The idea is that most any discipline (loving another included) demands much investment of self to achieve and preserve greatness at it. Any more than just a trifle of diversion to non related pursuits impedes one’s progress in the primary objective. So why must a man dedicated to satiating of his love lust (as I am), be any less psychologically healthy than one who spends decades training to set foot on the moon or to write the great American novel, or to become a Buddhist monk? Pop psychology often illustrates the down side of obsession and how bad it is to be overly dedicated to a single goal, relationship or other. But without obsession, great works of art such as the ceilings of the Sistine Chapel, the statue David, and the symphonies of Beethoven would never have come to be. Why do we seem to regard the role of obsession in relationships with more skepticism than in other pursuits? When channeled such that no other’s rights are trodden on, obsession and compulsion are crucial ingredients in those long-lasting relationships. They are good things in this context, and so necessary to becoming an excellent mate, just as they are in virtually all other pursuits. Lessen your focus by pursuing more than just a small number of pursuits, and you sacrifice your chances of being good at any of them.
In short, I believe that neither breadth nor depth is the patently better mode of living. Sometimes, breadth is good. At others, depth works best. Now relationships don’t always require constant full dedication (depth). In fact, the best unions achieve a high degree of trust between the participants. The more mutual trust, the less necessary it is for lovers to focus on the relationship. Once this trust is achieved, then yes, it would seem healthy for the lovers to spend less time focusing on their bond, and more pursuing outside interests.

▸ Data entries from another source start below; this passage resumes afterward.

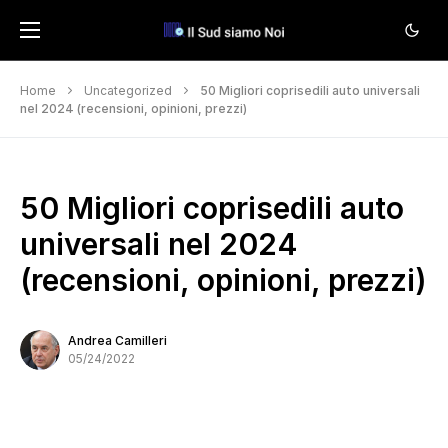
Home
Uncategorized
50 Migliori coprisedili auto universali
nel 2024 (recensioni, opinioni, prezzi)
50 Migliori coprisedili auto
universali nel 2024
(recensioni, opinioni, prezzi)
Andrea Camilleri
05/24/2022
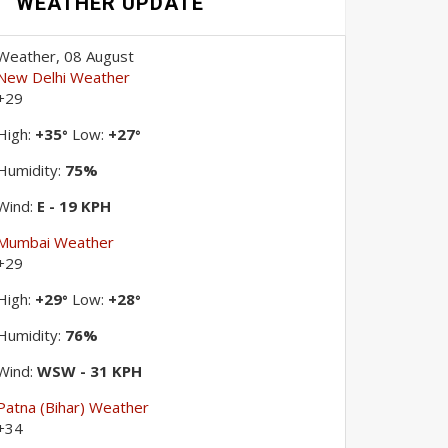
WEATHER UPDATE
Weather, 08 August
New Delhi Weather
+
29
High:
+
35
Low:
+
27
°
°
Humidity:
75%
Wind:
E - 19 KPH
Mumbai Weather
+
29
High:
+
29
Low:
+
28
°
°
Humidity:
76%
Wind:
WSW - 31 KPH
Patna (Bihar) Weather
+
34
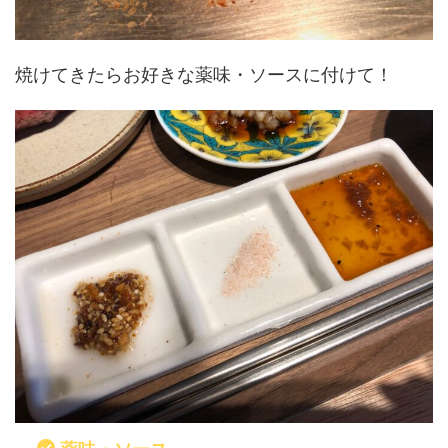
焼けてきたらお好きな薬味・ソースに付けて！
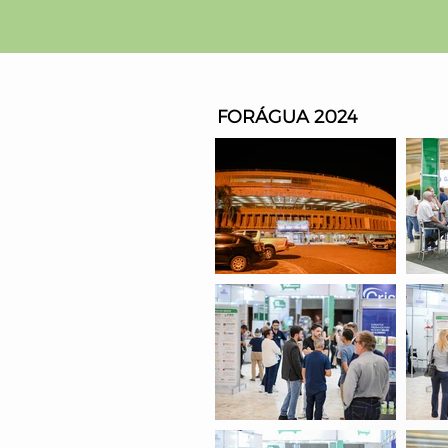
FORÁGUA 2024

But again, the appropriateness of such efforts varies as the relationship progresses.
Also, Worldly himself probably got to be Worldly as the result of a series of intensely focused pursuits. Though he has a rich history of diverse experiences, they did not come to him at the same time. They accumulated over his entire life. At any point in time, the number of concurrent pursuits is likely to be very small (say one to three). Worldly himself is more a sum of his single-minded obsessions than a master of managing large numbers of simultaneous pursuits.

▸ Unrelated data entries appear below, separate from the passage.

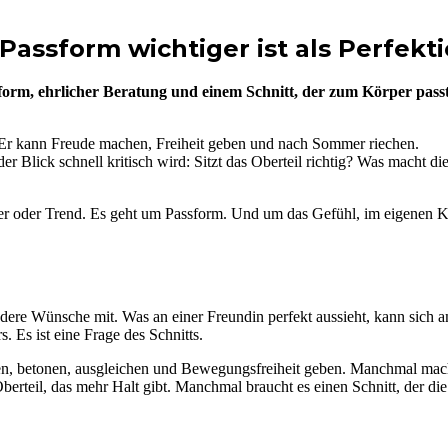
assform wichtiger ist als Perfekt
sform, ehrlicher Beratung und einem Schnitt, der zum Körper passt
g. Er kann Freude machen, Freiheit geben und nach Sommer riechen.
er Blick schnell kritisch wird: Sitzt das Oberteil richtig? Was macht d
er oder Trend. Es geht um Passform. Und um das Gefühl, im eigenen 
dere Wünsche mit. Was an einer Freundin perfekt aussieht, kann sich 
. Es ist eine Frage des Schnitts.
ützen, betonen, ausgleichen und Bewegungsfreiheit geben. Manchmal mac
rteil, das mehr Halt gibt. Manchmal braucht es einen Schnitt, der die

At this point in my life, I’d say that I’m a Worldly engaged in fulfilling his biggest dream so far. That may be good. It may be bad. I don’t know. But what I do know is that I can’t give up on my dream. I’ll either make this dream come true, or die trying. While The Quest has dragged my heart through many a painful trench, turning my back on It, has (and would) just replace one kind of pain for another. I’d be trading the disappointment of rejection for the laments of those resigned to the impossibilities of their dreams. You know the old saying: It’s better to have loved and lost than to never have loved at all. More on this in other posts.